Games review: Yakuza 6: The Song of Life

Kiryu seamlessly slips from changing diapers and buying milk to knocking seven shades of Shinto out of miscreants in The Song Of Life
Kiryu seamlessly slips from changing diapers and buying milk to knocking seven shades of Shinto out of miscreants in The Song Of Life Kiryu seamlessly slips from changing diapers and buying milk to knocking seven shades of Shinto out of miscreants in The Song Of Life

Yakuza 6: The Song of Life (PS4)

By: Sega

RAISE a cup of sake for Sega’s 12-year-old Yakuza series, which since 2006 has earned a loyal, if cult, following on Western shores with its curious cocktail of cutesy side-tasks, turgid theatrics and bare-knuckle brawling.

Yakuza 6 says sayonara to Kiryu’s Kamurocho capers in a suitably stylish swansong that mixes the series’ trademark soap-opera yarnage and hoopla-heavy exploration with shoving tongues to tarmac in brutal beatdowns.

After spending three years in chokey, Kiryu returns to a Civvy Street gone to pot. When his adopted daughter Haruka ends up the victim of a hit-and-run, the Dragon of Dojima is left holding the wee ‘un while investigating her final years.

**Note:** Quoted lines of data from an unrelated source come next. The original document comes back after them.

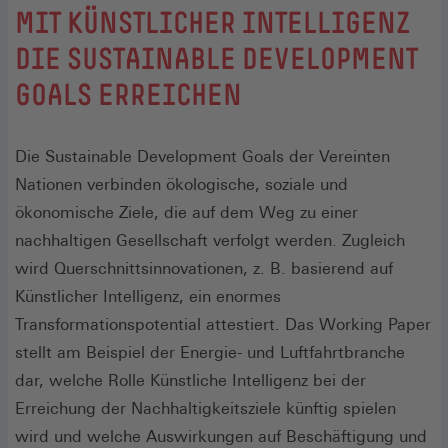
:
MIT KÜNSTLICHER INTELLIGENZ
DIE SUSTAINABLE DEVELOPMENT
GOALS ERREICHEN
Die Sustainable Development Goals der Vereinten
Nationen verbinden ökologische, soziale und
ökonomische Ziele, die auf dem Weg zu einer
nachhaltigen Gesellschaft verfolgt werden. Zugleich
wird Querschnittsinnovationen, z. B. basierend auf
Künstlicher Intelligenz, ein enormes
Transformationspotential attestiert. Das Working Paper
stellt am Beispiel der Energie- und Luftfahrtbranche
dar, welche Rolle Künstliche Intelligenz bei der
Erreichung der Nachhaltigkeitsziele künftig spielen
wird und welche Auswirkungen auf Beschäftigung und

Hair silvering and creaking with war wounds, an older Kiryu traipses Kamurocho in a bittersweet homecoming that tips its hat to Yakuza’s rich history as you juggle punching and parenting.

After the acreage and multiple protagonists of Yakuza 5, Song of Life can feel comparatively barren, with just one character to control over two locations – Kamurocho and the sleepy seaside town of Onomichi. A more measured, downbeat experience, then – though despite skimping on the stuffing, the meat of Yakuza 6 is deliciously dramatic.

Offering up more hilariously violent oriental hoo-ha, our loveable hard-ass seamlessly slips from changing diapers and buying milk to knocking seven shades of Shinto out of miscreants as he pounds the streets and street toughs in equal measure, truffling out nonsense distractions and goofy side quests en route to a fittingly epic showdown.

With a jack-of-all-trades fighting style, light attacks and heavy finishers are peppered with blocks, dodges and grappling. Once again, Japanophiles are given a plenty of scope to explore the game's dense neon jungle, and many an hour can be frittered on some virtual tourism.

During its 30-plus hours players can go spearfishing, manage a baseball team, belt out karaoke or track down stray cats. The arcades return, of course, this time hosting full versions of Sega classics PuyoPuyo and, incredibly, Virtua Fighter 5.

The fact a game good enough to buy separately is crammed into Yakuza 6’s window dressing (online mode and all) speaks volumes for the quality of its bells and whistles.

With blockbuster production values, an all-new engine ditches the loading screens when entering buildings while incredible textures are lavished on its dense world, right down to the wrinkles on Kiryu’s 50-something fizzog. Japanese legend and star of myriad Yakuza flicks Takeshi Kitano even puts in an appearance as a family head.

All good kickings must come to an end, though, and along with the last PS4 Yakuza – a remake of the original – this final hurrah book-ends one of gaming's great sagas.

A helpful recap and lashings of backstory mean that, while the end, it’s a perfectly accessible launchpad for virgins, and though the future of the console series is uncertain, Song of Life is an honourable send-off for Kiryu-san. Domo arigato. It’s been quite the ride.